Since it’s an active topic of research, I should say a little more about what we do know about dark matter. So far, the answer is “not very much”; experimental searches that attempt to capture the passing of a dark matter particle through an Earth-based detector have so far yielded nothing, except strong confirmation that it is indeed “dark” - any other interaction it has with ordinary matter must be very weak indeed.

However, we have a large amount of evidence for the gravitational effects of dark matter.

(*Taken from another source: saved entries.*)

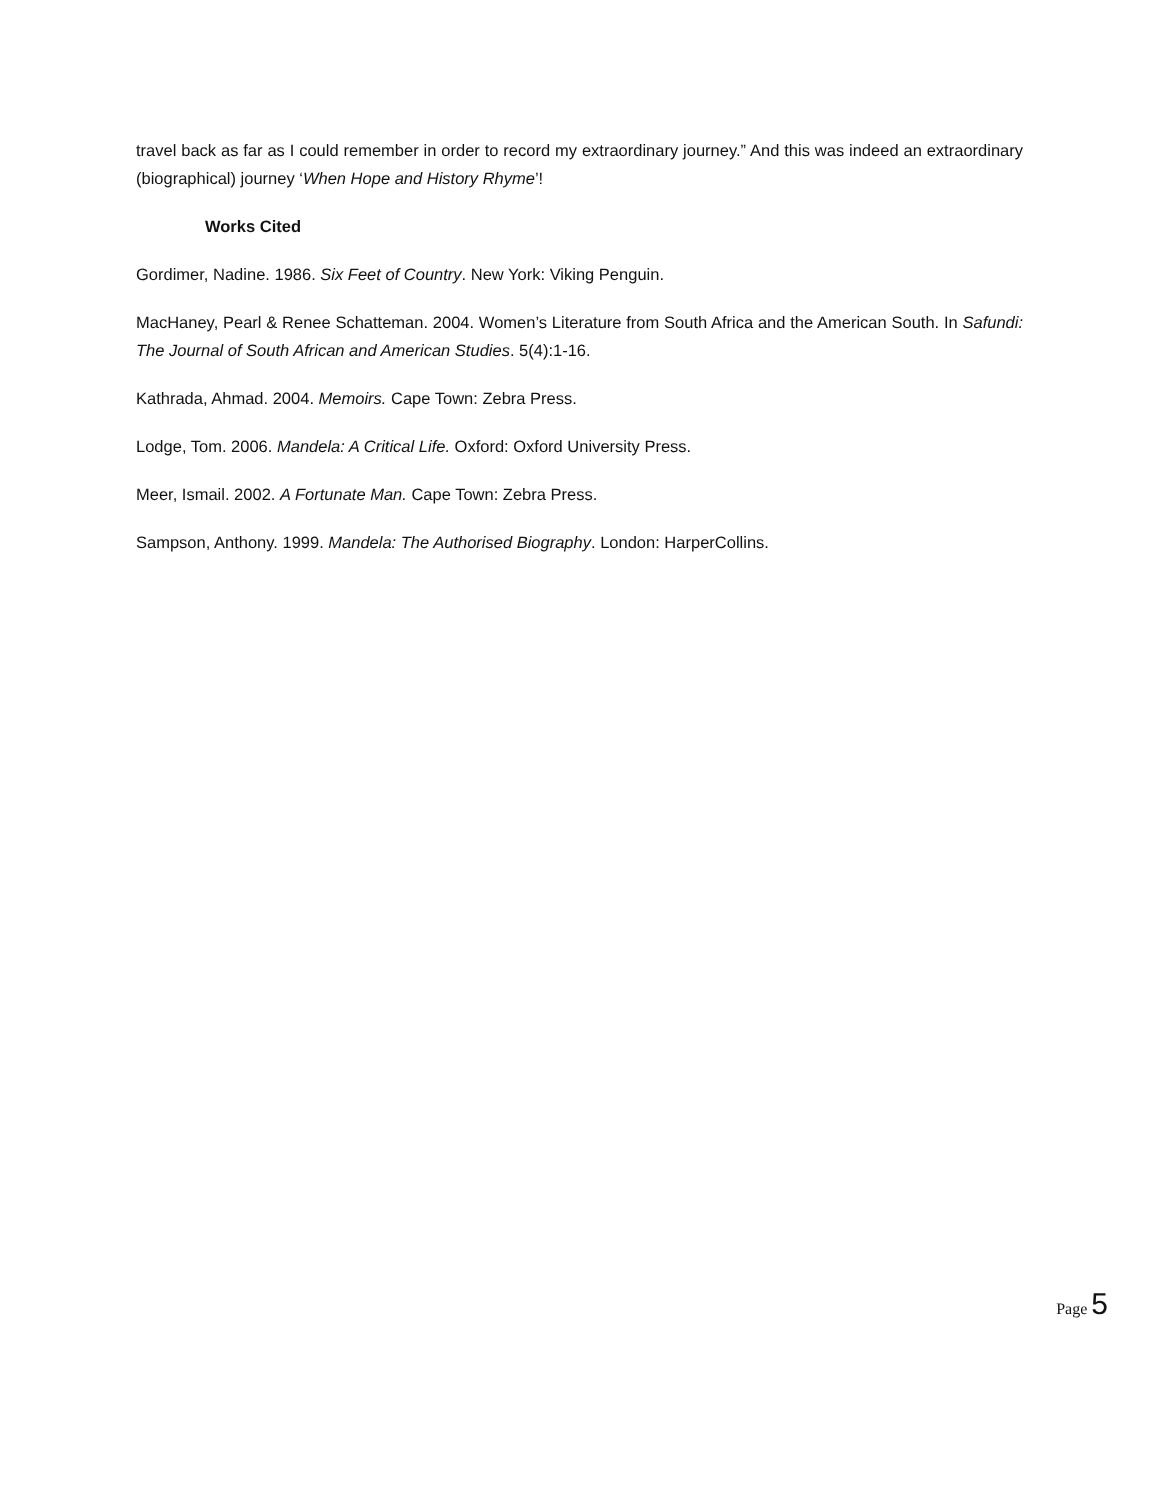travel back as far as I could remember in order to record my extraordinary journey.” And this was indeed an extraordinary (biographical) journey ‘When Hope and History Rhyme’!
Works Cited
Gordimer, Nadine. 1986. Six Feet of Country. New York: Viking Penguin.
MacHaney, Pearl & Renee Schatteman. 2004. Women’s Literature from South Africa and the American South. In Safundi: The Journal of South African and American Studies. 5(4):1-16.
Kathrada, Ahmad. 2004. Memoirs. Cape Town: Zebra Press.
Lodge, Tom. 2006. Mandela: A Critical Life. Oxford: Oxford University Press.
Meer, Ismail. 2002. A Fortunate Man. Cape Town: Zebra Press.
Sampson, Anthony. 1999. Mandela: The Authorised Biography. London: HarperCollins.
Page 5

In addition to observations of galactic structure (for which there are many examples):

  • There is evidence for an imprint of dark matter on the cosmic microwave background, a uniform background noise that was formed in the very early universe.
  • Over the very largest distance scales, the galaxies that make up our universe are not spread around randomly; instead, they seem to be organized into large, invisible filaments. This filamentary structure is consistent with simulations of the formation of the universe that include dark matter.
  • Finally, according to the theory of general relativity (which replaces Newtonian gravity like special relativity replaces Newtonian mechanics), the path of a ray of light bends in a gravity field, an effect known as “gravitational lensing”. This is a complicated subject, but there are a number of observed examples where (for example) a distorted image of a distant galaxy is seen as its light passes near a closer galaxy. The mass of these lensing galaxies inferred from reconstructing the path of the light is consistent with the dark matter halo mass and not just the visible mass.

The story is not completely settled, of course; maybe a modification of gravity can account for all of the above, although since very different distances scales are involved it is quite difficult to formulate such a theory. The more likely explanation is that dark matter exists, and the hunt is on to discover what it is!